Services sector strong in February, points to growth in year ahead
"The persistently high level of the PSI indicates the service sector is growing at a strong and steady pace," Doug Steel said.
"The persistently high level of the PSI indicates the service sector is growing at a strong and steady pace," Doug Steel said.
Activity in New Zealand's services sector, which accounts for about two-thirds of the economy, dipped slightly last month but remains strong with broad-based growth.
The BusinessNZ-BNZ performance of services index fell 0.7 points to 58.8 in February, above the long-term average of 54.1. Three of the five sub-indices increased, and all remained above the level of 50 that separates expanding activity from contraction.
Bank of New Zealand economist Doug Steel said the tight range in the PSI of 58.3-to-59.5 range over the past four months and the four-year range of 53.4-to-59.6 underscored the strength of the sector.
"The persistently high level of the PSI indicates that the service sector is growing at a strong and steady pace," Mr Steel said. "Indeed, such growth was integral to New Zealand posting positive economic growth in last week's Q4 GDP (gross domestic product) figures, when manufacturing and primary sector activity dipped."
Sales and new orders both dipped, with sales down 0.1 points to 60.6 and new orders falling 2.2 points to 61.8, though both sub-indices posted their fourth consecutive month above the 60 mark.

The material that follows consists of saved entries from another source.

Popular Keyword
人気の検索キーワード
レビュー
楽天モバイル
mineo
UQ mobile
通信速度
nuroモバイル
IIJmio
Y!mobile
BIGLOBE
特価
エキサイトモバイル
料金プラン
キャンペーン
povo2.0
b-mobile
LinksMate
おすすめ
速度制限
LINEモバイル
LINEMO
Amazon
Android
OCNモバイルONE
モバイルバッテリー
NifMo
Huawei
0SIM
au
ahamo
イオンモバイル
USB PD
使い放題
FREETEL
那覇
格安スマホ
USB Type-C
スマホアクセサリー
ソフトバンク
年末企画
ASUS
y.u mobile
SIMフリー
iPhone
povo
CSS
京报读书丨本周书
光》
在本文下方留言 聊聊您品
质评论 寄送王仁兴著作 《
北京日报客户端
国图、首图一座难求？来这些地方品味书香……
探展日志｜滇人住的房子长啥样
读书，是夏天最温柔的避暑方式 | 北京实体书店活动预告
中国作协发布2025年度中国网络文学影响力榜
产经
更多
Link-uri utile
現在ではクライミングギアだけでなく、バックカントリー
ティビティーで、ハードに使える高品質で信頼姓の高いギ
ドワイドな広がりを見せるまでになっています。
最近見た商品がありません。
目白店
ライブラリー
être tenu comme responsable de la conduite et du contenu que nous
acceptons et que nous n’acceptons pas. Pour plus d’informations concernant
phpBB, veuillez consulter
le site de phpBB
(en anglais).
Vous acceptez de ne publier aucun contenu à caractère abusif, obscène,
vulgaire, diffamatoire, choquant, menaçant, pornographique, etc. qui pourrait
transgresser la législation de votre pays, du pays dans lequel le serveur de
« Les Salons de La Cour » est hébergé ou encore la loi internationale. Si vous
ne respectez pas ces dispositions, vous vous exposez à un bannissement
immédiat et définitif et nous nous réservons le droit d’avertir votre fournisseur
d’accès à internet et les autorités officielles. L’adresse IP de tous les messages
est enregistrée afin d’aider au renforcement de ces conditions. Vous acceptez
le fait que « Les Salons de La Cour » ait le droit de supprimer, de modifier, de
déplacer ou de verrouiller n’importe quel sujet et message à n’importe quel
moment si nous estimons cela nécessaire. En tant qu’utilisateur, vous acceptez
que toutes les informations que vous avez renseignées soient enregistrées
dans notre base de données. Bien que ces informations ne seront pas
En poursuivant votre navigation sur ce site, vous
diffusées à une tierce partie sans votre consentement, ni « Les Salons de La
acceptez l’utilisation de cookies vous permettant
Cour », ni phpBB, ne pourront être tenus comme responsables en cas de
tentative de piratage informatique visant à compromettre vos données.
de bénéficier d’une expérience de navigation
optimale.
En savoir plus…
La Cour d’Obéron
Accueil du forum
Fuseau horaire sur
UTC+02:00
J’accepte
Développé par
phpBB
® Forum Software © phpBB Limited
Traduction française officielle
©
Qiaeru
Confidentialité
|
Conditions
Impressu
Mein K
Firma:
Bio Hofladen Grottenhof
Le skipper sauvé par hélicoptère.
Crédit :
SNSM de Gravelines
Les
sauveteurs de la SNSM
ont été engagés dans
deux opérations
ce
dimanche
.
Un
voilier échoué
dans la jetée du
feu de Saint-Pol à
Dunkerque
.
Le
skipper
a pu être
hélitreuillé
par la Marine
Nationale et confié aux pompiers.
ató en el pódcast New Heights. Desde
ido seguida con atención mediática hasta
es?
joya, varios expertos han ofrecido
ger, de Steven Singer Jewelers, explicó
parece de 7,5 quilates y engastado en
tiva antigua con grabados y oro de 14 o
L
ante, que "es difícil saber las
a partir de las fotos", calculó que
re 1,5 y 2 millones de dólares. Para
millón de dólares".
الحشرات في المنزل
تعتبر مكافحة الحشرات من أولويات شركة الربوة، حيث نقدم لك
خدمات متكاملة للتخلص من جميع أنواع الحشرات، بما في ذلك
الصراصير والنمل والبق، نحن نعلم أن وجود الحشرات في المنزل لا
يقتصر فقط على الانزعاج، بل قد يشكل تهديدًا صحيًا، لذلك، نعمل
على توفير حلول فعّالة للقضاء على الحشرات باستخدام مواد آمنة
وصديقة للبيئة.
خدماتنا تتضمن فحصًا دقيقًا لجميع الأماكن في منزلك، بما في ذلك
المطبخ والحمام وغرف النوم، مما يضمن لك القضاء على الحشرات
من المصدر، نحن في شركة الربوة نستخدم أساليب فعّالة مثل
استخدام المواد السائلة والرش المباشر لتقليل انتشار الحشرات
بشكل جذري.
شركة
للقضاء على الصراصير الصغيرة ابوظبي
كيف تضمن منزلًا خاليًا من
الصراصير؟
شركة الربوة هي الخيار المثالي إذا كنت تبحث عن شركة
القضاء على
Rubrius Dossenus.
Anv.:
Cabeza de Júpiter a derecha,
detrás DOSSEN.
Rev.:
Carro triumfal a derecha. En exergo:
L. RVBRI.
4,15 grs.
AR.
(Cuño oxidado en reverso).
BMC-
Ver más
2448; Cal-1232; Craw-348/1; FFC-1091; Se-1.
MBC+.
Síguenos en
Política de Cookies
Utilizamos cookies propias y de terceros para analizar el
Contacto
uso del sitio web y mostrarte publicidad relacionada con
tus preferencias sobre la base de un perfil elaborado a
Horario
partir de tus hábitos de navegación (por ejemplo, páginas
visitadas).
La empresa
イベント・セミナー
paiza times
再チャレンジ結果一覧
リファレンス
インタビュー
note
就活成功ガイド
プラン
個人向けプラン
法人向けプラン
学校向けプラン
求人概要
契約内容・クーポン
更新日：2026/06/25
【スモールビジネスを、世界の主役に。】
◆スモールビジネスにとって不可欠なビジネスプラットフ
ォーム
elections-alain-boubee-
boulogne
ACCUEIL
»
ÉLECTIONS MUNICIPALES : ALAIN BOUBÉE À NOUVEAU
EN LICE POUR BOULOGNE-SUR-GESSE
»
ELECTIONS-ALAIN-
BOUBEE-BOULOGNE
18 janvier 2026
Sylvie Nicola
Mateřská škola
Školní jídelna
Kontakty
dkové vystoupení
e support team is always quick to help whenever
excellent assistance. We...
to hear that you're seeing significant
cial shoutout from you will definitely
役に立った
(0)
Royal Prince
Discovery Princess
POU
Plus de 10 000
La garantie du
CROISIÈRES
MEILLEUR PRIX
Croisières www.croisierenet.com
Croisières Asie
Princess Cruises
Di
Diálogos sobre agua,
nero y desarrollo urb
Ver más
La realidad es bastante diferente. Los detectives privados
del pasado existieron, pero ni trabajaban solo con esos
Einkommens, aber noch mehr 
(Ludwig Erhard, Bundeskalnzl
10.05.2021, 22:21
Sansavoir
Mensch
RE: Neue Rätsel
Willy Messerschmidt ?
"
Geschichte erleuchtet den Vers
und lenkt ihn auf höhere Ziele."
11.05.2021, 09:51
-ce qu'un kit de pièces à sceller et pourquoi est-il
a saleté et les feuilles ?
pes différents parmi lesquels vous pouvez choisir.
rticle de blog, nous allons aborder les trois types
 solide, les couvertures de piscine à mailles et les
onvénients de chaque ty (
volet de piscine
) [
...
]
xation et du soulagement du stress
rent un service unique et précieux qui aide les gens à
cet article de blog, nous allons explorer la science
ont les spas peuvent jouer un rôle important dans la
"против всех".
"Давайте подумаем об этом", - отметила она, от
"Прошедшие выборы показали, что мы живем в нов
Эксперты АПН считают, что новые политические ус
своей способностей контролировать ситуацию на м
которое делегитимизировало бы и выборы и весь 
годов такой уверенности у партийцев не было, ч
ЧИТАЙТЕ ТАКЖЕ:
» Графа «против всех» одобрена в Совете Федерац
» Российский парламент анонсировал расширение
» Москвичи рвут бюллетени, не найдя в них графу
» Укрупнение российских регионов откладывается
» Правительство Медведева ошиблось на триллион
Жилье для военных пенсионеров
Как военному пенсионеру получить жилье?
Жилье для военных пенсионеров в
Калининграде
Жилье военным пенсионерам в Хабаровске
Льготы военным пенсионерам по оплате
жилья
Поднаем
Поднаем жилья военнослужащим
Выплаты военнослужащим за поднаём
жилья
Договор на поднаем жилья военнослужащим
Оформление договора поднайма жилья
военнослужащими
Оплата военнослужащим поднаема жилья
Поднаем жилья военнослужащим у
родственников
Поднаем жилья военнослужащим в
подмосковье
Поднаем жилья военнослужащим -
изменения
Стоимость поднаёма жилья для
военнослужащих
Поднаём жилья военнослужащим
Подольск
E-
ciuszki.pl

Employment rose 0.9 points to 54.6, meaning it entered its fifth year without contraction, while supplier deliveries rose 1.7 points to 58.8 and stocks gained 0.1 points to 57.5.
The PSI strength, combined with gains in the performance of manufacturing index last week, points to GDP growth ahead, Mr Steel said. The composite index, which marries the PSI and PMI, dipped 0.4 points to 58.3 on a GDP-weighted basis and gained 0.6 points to 57.4 on a free-weighted basis, with the latter mainly due to the lift in manufacturing activity.
"It is supportive evidence to the idea that economic growth has picked up a bit in early 2017 following a deceleration in the final quarter of 2016," Steel said. "It supports our view not to fret too much about last week's softer GDP outcome. It even suggests upside risk to our current economic growth forecast of 2.7% for 2017, even challenging our broader view that growth is currently in the process of peaking."
Building consents and house sales continued to slow, albeit from a historically high level, with house sales down 10% in February and trend residential building consents in January about 5% lower.
"These are areas to watch amid the general near term positive signals above regarding the services sector," Mr Steel said.